RECORD EXTRACTS: Begin
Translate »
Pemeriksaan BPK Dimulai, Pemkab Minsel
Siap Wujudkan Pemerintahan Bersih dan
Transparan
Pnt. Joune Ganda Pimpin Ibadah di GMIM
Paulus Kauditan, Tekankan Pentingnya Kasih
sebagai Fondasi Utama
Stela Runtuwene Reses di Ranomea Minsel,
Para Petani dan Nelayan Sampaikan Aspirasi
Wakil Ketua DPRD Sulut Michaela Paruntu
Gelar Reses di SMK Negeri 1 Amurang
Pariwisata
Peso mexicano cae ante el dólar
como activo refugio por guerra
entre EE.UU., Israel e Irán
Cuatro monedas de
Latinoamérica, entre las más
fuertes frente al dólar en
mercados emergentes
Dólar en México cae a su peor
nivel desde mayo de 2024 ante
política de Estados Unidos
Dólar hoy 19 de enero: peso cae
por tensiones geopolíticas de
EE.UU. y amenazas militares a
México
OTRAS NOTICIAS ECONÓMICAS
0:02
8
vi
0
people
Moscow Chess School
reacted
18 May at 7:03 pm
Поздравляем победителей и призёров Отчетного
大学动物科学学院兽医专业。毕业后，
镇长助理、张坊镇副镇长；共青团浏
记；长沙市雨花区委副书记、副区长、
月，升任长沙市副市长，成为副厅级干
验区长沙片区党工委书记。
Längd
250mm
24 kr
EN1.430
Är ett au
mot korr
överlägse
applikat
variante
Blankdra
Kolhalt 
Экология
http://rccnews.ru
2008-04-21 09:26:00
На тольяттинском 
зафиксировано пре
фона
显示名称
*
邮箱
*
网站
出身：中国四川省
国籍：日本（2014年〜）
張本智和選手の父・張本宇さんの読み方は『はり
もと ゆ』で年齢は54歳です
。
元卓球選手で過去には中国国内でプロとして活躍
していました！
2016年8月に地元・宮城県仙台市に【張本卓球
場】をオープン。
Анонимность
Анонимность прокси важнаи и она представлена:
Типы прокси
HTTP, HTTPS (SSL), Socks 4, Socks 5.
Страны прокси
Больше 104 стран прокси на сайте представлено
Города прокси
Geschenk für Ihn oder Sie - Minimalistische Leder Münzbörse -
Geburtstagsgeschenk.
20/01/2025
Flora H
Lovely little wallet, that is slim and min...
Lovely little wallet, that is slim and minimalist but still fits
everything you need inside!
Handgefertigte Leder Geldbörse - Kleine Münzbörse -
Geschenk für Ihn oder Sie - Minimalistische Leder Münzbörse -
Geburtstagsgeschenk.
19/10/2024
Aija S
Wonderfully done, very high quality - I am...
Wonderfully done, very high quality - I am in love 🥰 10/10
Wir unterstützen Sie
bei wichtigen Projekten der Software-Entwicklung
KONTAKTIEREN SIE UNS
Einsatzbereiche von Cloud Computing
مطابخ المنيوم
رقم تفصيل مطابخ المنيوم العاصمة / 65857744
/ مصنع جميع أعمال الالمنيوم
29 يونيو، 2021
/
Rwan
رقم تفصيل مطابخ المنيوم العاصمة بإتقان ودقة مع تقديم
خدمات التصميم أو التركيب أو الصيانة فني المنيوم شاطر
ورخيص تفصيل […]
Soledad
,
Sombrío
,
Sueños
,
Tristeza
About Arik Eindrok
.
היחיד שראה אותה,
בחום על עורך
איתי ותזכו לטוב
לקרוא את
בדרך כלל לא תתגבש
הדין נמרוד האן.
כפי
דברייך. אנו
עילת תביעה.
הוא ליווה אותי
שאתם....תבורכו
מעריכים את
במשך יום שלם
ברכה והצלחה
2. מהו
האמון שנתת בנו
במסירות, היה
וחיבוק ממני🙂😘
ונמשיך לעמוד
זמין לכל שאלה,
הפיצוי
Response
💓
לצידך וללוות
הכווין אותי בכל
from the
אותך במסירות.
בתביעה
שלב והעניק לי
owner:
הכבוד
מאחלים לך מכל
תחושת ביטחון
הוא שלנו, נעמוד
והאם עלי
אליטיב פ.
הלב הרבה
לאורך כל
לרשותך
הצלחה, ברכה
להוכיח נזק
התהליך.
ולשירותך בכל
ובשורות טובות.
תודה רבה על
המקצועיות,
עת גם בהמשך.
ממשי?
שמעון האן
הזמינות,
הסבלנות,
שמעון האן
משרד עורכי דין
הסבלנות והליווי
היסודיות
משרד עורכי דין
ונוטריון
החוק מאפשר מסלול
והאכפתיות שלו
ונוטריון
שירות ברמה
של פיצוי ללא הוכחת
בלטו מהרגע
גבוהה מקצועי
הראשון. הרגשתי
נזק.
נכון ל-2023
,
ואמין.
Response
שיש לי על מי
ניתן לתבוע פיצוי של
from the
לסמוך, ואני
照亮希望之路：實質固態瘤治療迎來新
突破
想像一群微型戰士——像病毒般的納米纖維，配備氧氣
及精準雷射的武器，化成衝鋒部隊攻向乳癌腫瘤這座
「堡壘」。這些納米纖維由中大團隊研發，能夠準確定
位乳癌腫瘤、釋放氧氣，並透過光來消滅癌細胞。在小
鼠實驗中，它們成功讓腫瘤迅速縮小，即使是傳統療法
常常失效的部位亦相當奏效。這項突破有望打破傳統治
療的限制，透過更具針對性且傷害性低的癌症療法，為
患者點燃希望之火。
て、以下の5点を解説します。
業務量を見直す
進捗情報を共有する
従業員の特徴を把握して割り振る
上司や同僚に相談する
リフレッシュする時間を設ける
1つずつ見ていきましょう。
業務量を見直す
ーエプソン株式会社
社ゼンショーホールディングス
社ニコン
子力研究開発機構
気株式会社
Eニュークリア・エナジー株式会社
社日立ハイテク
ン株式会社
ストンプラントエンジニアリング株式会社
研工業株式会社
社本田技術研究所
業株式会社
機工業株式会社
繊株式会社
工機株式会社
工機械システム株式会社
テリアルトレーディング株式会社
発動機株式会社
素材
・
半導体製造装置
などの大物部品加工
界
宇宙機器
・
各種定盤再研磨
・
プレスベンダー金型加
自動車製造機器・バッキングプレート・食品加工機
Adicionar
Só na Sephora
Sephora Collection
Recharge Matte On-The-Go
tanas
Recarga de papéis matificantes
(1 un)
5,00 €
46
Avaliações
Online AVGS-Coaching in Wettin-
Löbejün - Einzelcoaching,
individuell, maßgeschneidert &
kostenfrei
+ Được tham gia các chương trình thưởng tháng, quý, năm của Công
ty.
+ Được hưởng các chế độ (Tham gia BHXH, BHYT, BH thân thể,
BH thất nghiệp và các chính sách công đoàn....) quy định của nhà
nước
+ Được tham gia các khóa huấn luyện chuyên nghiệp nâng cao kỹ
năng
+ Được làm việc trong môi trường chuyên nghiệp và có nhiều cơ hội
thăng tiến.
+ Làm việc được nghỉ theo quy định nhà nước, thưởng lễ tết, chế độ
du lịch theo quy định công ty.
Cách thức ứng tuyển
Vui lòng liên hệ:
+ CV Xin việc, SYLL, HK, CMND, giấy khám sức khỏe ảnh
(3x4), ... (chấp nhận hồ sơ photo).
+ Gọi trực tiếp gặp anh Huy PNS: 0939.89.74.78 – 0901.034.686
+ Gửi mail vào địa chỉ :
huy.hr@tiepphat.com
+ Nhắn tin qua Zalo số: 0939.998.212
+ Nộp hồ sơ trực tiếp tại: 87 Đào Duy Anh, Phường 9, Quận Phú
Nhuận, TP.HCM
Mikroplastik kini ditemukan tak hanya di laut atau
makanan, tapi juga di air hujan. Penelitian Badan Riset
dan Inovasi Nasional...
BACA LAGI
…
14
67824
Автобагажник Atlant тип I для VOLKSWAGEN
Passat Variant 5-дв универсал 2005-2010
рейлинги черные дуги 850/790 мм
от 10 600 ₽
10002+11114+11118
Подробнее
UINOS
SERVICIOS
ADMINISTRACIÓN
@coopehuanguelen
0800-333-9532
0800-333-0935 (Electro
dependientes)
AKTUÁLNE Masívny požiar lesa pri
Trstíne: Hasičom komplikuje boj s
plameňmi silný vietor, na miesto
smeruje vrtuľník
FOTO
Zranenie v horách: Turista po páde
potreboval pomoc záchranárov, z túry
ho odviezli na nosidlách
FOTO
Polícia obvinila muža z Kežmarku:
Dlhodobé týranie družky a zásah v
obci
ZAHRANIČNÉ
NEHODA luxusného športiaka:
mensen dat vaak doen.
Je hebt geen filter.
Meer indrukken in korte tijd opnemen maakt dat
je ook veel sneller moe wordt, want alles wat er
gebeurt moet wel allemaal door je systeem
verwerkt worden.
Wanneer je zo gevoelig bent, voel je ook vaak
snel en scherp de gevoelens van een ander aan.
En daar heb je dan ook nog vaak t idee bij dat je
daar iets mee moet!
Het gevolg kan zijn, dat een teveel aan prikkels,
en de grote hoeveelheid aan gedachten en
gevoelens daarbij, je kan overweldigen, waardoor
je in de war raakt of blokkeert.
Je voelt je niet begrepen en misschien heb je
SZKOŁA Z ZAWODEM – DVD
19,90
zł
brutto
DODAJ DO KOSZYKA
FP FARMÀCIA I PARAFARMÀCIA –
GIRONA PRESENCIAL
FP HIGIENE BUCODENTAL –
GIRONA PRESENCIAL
RECORD EXTRACTS: End
DIRECTIONS FOR THIS TASK
Please format the text of the records as a JSON list of strings, one string per line, with blank lines omitted. Begin at the first line of the records and stop after the line that contains "Handgefertigte Leder Geldbörse", including that line.

RESPONSE TO THIS TASK
[
  "Translate »",
  "Pemeriksaan BPK Dimulai, Pemkab Minsel",
  "Siap Wujudkan Pemerintahan Bersih dan",
  "Transparan",
  "Pnt. Joune Ganda Pimpin Ibadah di GMIM",
  "Paulus Kauditan, Tekankan Pentingnya Kasih",
  "sebagai Fondasi Utama",
  "Stela Runtuwene Reses di Ranomea Minsel,",
  "Para Petani dan Nelayan Sampaikan Aspirasi",
  "Wakil Ketua DPRD Sulut Michaela Paruntu",
  "Gelar Reses di SMK Negeri 1 Amurang",
  "Pariwisata",
  "Peso mexicano cae ante el dólar",
  "como activo refugio por guerra",
  "entre EE.UU., Israel e Irán",
  "Cuatro monedas de",
  "Latinoamérica, entre las más",
  "fuertes frente al dólar en",
  "mercados emergentes",
  "Dólar en México cae a su peor",
  "nivel desde mayo de 2024 ante",
  "política de Estados Unidos",
  "Dólar hoy 19 de enero: peso cae",
  "por tensiones geopolíticas de",
  "EE.UU. y amenazas militares a",
  "México",
  "OTRAS NOTICIAS ECONÓMICAS",
  "0:02",
  "8",
  "vi",
  "0",
  "people",
  "Moscow Chess School",
  "reacted",
  "18 May at 7:03 pm",
  "Поздравляем победителей и призёров Отчетного",
  "大学动物科学学院兽医专业。毕业后，",
  "镇长助理、张坊镇副镇长；共青团浏",
  "记；长沙市雨花区委副书记、副区长、",
  "月，升任长沙市副市长，成为副厅级干",
  "验区长沙片区党工委书记。",
  "Längd",
  "250mm",
  "24 kr",
  "EN1.430",
  "Är ett au",
  "mot korr",
  "överlägse",
  "applikat",
  "variante",
  "Blankdra",
  "Kolhalt ",
  "Экология",
  "http://rccnews.ru",
  "2008-04-21 09:26:00",
  "На тольяттинском ",
  "зафиксировано пре",
  "фона",
  "显示名称",
  "*",
  "邮箱",
  "*",
  "网站",
  "出身：中国四川省",
  "国籍：日本（2014年〜）",
  "張本智和選手の父・張本宇さんの読み方は『はり",
  "もと ゆ』で年齢は54歳です",
  "。",
  "元卓球選手で過去には中国国内でプロとして活躍",
  "していました！",
  "2016年8月に地元・宮城県仙台市に【張本卓球",
  "場】をオープン。",
  "Анонимность",
  "Анонимность прокси важнаи и она представлена:",
  "Типы прокси",
  "HTTP, HTTPS (SSL), Socks 4, Socks 5.",
  "Страны прокси",
  "Больше 104 стран прокси на сайте представлено",
  "Города прокси",
  "Geschenk für Ihn oder Sie - Minimalistische Leder Münzbörse -",
  "Geburtstagsgeschenk.",
  "20/01/2025",
  "Flora H",
  "Lovely little wallet, that is slim and min...",
  "Lovely little wallet, that is slim and minimalist but still fits",
  "everything you need inside!",
  "Handgefertigte Leder Geldbörse - Kleine Münzbörse -"
]